Thursday, January 8, 2015

Explain Jeremiah 29:11

Jer 29:11 For I know the thoughts that I think toward you, says the LORD, thoughts of peace and not of evil, to give you a future and a hope.

The Lord was specifically promising the nation of Israel a glorious future here. Jeremiah prophesied that the nation Israel will be exiled into captivity in the land of Babylon.

There, as a nation, they would seem to be without a future and a hope. But God promised them that He would free and liberate them and bring them back into their land.

Jer 29:10 For thus says the LORD: After seventy years are completed at Babylon, I will visit you and perform My good word toward you, and cause you to return to this place.

Jer 29:14 I will be found by you, says the LORD, and I will bring you back from your captivity; I will gather you from all the nations and from all the places where I have driven you, says the LORD, and I will bring you to the place from which I cause you to be carried away captive.

This was partially fulfilled when Israel returned to their land from their captivity in Babylon seventy years after.
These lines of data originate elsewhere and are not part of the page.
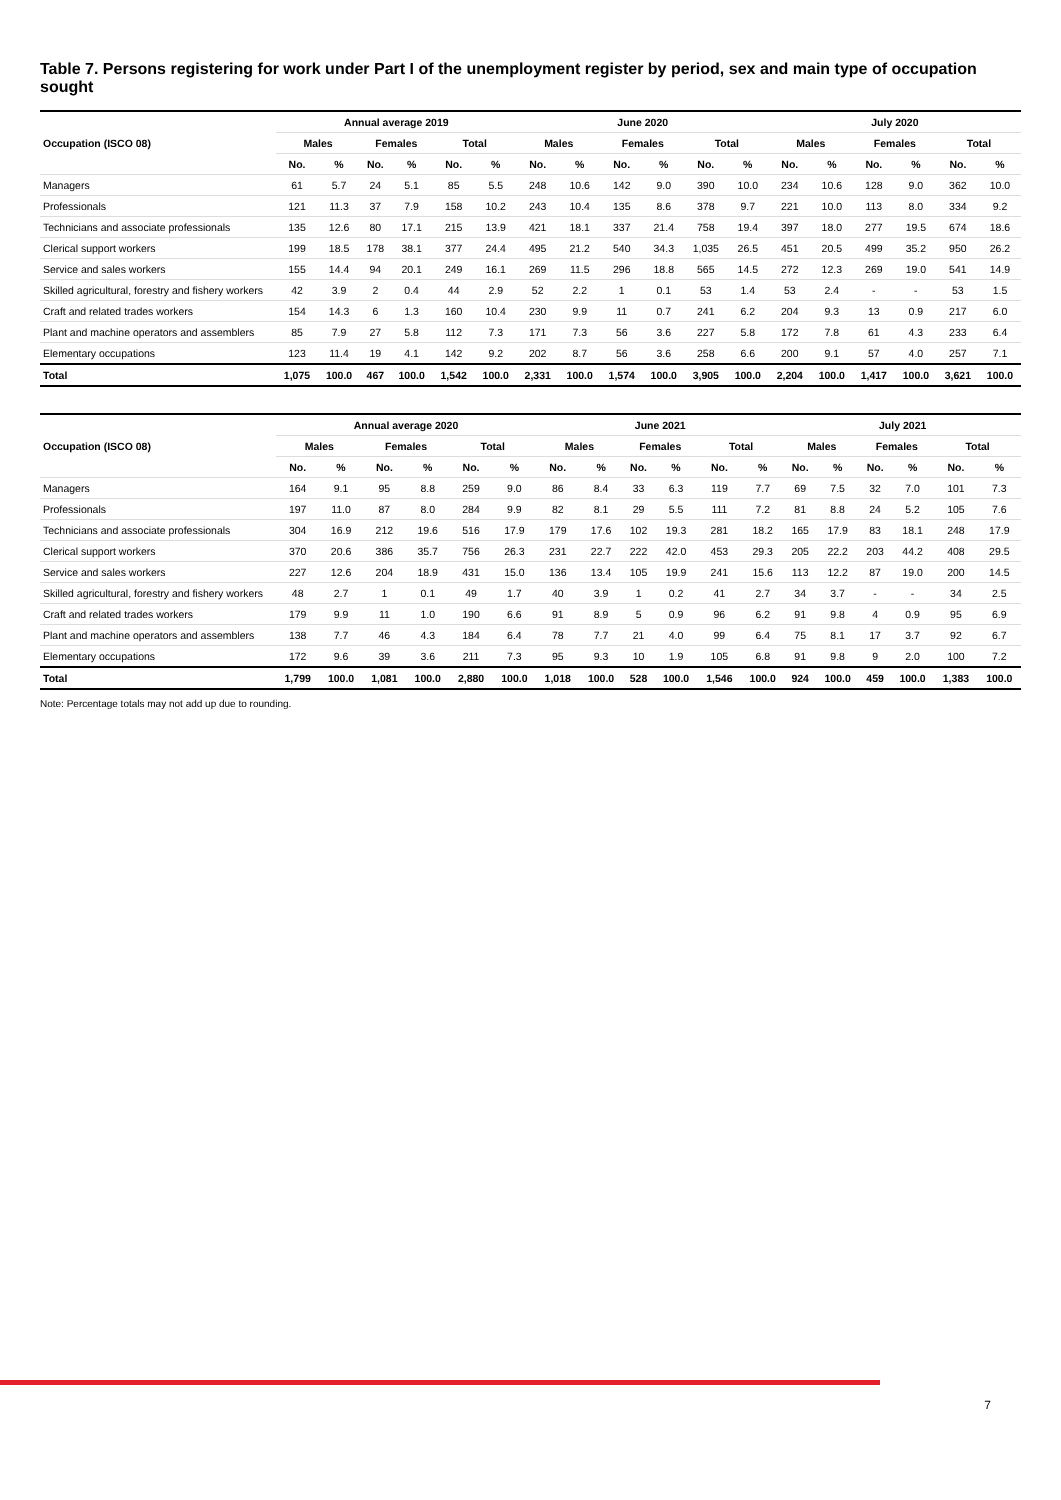Table 7. Persons registering for work under Part I of the unemployment register by period, sex and main type of occupation sought
| Occupation (ISCO 08) | Annual average 2019 | | | | | | June 2020 | | | | | | July 2020 | | | | | |
| --- | --- | --- | --- | --- | --- | --- | --- | --- | --- | --- | --- | --- | --- | --- | --- | --- | --- | --- |
| | Males | | Females | | Total | | Males | | Females | | Total | | Males | | Females | | Total | |
| | No. | % | No. | % | No. | % | No. | % | No. | % | No. | % | No. | % | No. | % | No. | % |
| Managers | 61 | 5.7 | 24 | 5.1 | 85 | 5.5 | 248 | 10.6 | 142 | 9.0 | 390 | 10.0 | 234 | 10.6 | 128 | 9.0 | 362 | 10.0 |
| Professionals | 121 | 11.3 | 37 | 7.9 | 158 | 10.2 | 243 | 10.4 | 135 | 8.6 | 378 | 9.7 | 221 | 10.0 | 113 | 8.0 | 334 | 9.2 |
| Technicians and associate professionals | 135 | 12.6 | 80 | 17.1 | 215 | 13.9 | 421 | 18.1 | 337 | 21.4 | 758 | 19.4 | 397 | 18.0 | 277 | 19.5 | 674 | 18.6 |
| Clerical support workers | 199 | 18.5 | 178 | 38.1 | 377 | 24.4 | 495 | 21.2 | 540 | 34.3 | 1,035 | 26.5 | 451 | 20.5 | 499 | 35.2 | 950 | 26.2 |
| Service and sales workers | 155 | 14.4 | 94 | 20.1 | 249 | 16.1 | 269 | 11.5 | 296 | 18.8 | 565 | 14.5 | 272 | 12.3 | 269 | 19.0 | 541 | 14.9 |
| Skilled agricultural, forestry and fishery workers | 42 | 3.9 | 2 | 0.4 | 44 | 2.9 | 52 | 2.2 | 1 | 0.1 | 53 | 1.4 | 53 | 2.4 | - | - | 53 | 1.5 |
| Craft and related trades workers | 154 | 14.3 | 6 | 1.3 | 160 | 10.4 | 230 | 9.9 | 11 | 0.7 | 241 | 6.2 | 204 | 9.3 | 13 | 0.9 | 217 | 6.0 |
| Plant and machine operators and assemblers | 85 | 7.9 | 27 | 5.8 | 112 | 7.3 | 171 | 7.3 | 56 | 3.6 | 227 | 5.8 | 172 | 7.8 | 61 | 4.3 | 233 | 6.4 |
| Elementary occupations | 123 | 11.4 | 19 | 4.1 | 142 | 9.2 | 202 | 8.7 | 56 | 3.6 | 258 | 6.6 | 200 | 9.1 | 57 | 4.0 | 257 | 7.1 |
| Total | 1,075 | 100.0 | 467 | 100.0 | 1,542 | 100.0 | 2,331 | 100.0 | 1,574 | 100.0 | 3,905 | 100.0 | 2,204 | 100.0 | 1,417 | 100.0 | 3,621 | 100.0 |
| Occupation (ISCO 08) | Annual average 2020 | | | | | | June 2021 | | | | | | July 2021 | | | | | |
| --- | --- | --- | --- | --- | --- | --- | --- | --- | --- | --- | --- | --- | --- | --- | --- | --- | --- | --- |
| | Males | | Females | | Total | | Males | | Females | | Total | | Males | | Females | | Total | |
| | No. | % | No. | % | No. | % | No. | % | No. | % | No. | % | No. | % | No. | % | No. | % |
| Managers | 164 | 9.1 | 95 | 8.8 | 259 | 9.0 | 86 | 8.4 | 33 | 6.3 | 119 | 7.7 | 69 | 7.5 | 32 | 7.0 | 101 | 7.3 |
| Professionals | 197 | 11.0 | 87 | 8.0 | 284 | 9.9 | 82 | 8.1 | 29 | 5.5 | 111 | 7.2 | 81 | 8.8 | 24 | 5.2 | 105 | 7.6 |
| Technicians and associate professionals | 304 | 16.9 | 212 | 19.6 | 516 | 17.9 | 179 | 17.6 | 102 | 19.3 | 281 | 18.2 | 165 | 17.9 | 83 | 18.1 | 248 | 17.9 |
| Clerical support workers | 370 | 20.6 | 386 | 35.7 | 756 | 26.3 | 231 | 22.7 | 222 | 42.0 | 453 | 29.3 | 205 | 22.2 | 203 | 44.2 | 408 | 29.5 |
| Service and sales workers | 227 | 12.6 | 204 | 18.9 | 431 | 15.0 | 136 | 13.4 | 105 | 19.9 | 241 | 15.6 | 113 | 12.2 | 87 | 19.0 | 200 | 14.5 |
| Skilled agricultural, forestry and fishery workers | 48 | 2.7 | 1 | 0.1 | 49 | 1.7 | 40 | 3.9 | 1 | 0.2 | 41 | 2.7 | 34 | 3.7 | - | - | 34 | 2.5 |
| Craft and related trades workers | 179 | 9.9 | 11 | 1.0 | 190 | 6.6 | 91 | 8.9 | 5 | 0.9 | 96 | 6.2 | 91 | 9.8 | 4 | 0.9 | 95 | 6.9 |
| Plant and machine operators and assemblers | 138 | 7.7 | 46 | 4.3 | 184 | 6.4 | 78 | 7.7 | 21 | 4.0 | 99 | 6.4 | 75 | 8.1 | 17 | 3.7 | 92 | 6.7 |
| Elementary occupations | 172 | 9.6 | 39 | 3.6 | 211 | 7.3 | 95 | 9.3 | 10 | 1.9 | 105 | 6.8 | 91 | 9.8 | 9 | 2.0 | 100 | 7.2 |
| Total | 1,799 | 100.0 | 1,081 | 100.0 | 2,880 | 100.0 | 1,018 | 100.0 | 528 | 100.0 | 1,546 | 100.0 | 924 | 100.0 | 459 | 100.0 | 1,383 | 100.0 |
Note: Percentage totals may not add up due to rounding.
7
But its full realization will be during the Melinnium when their long-awaited Messiah would reign with Israel as the top nation of the world.

This verse is often taken out of context and made to mean that God promised every single Christian material prosperity and financial success. Not so. Under the Christian dispensation, yes, we do have a hope and a future. But it refers to our future conformity and glorification with Christ.

Only when this verse is ripped out of context is it made to mean what the Prosperity Gospel preachers would have it mean.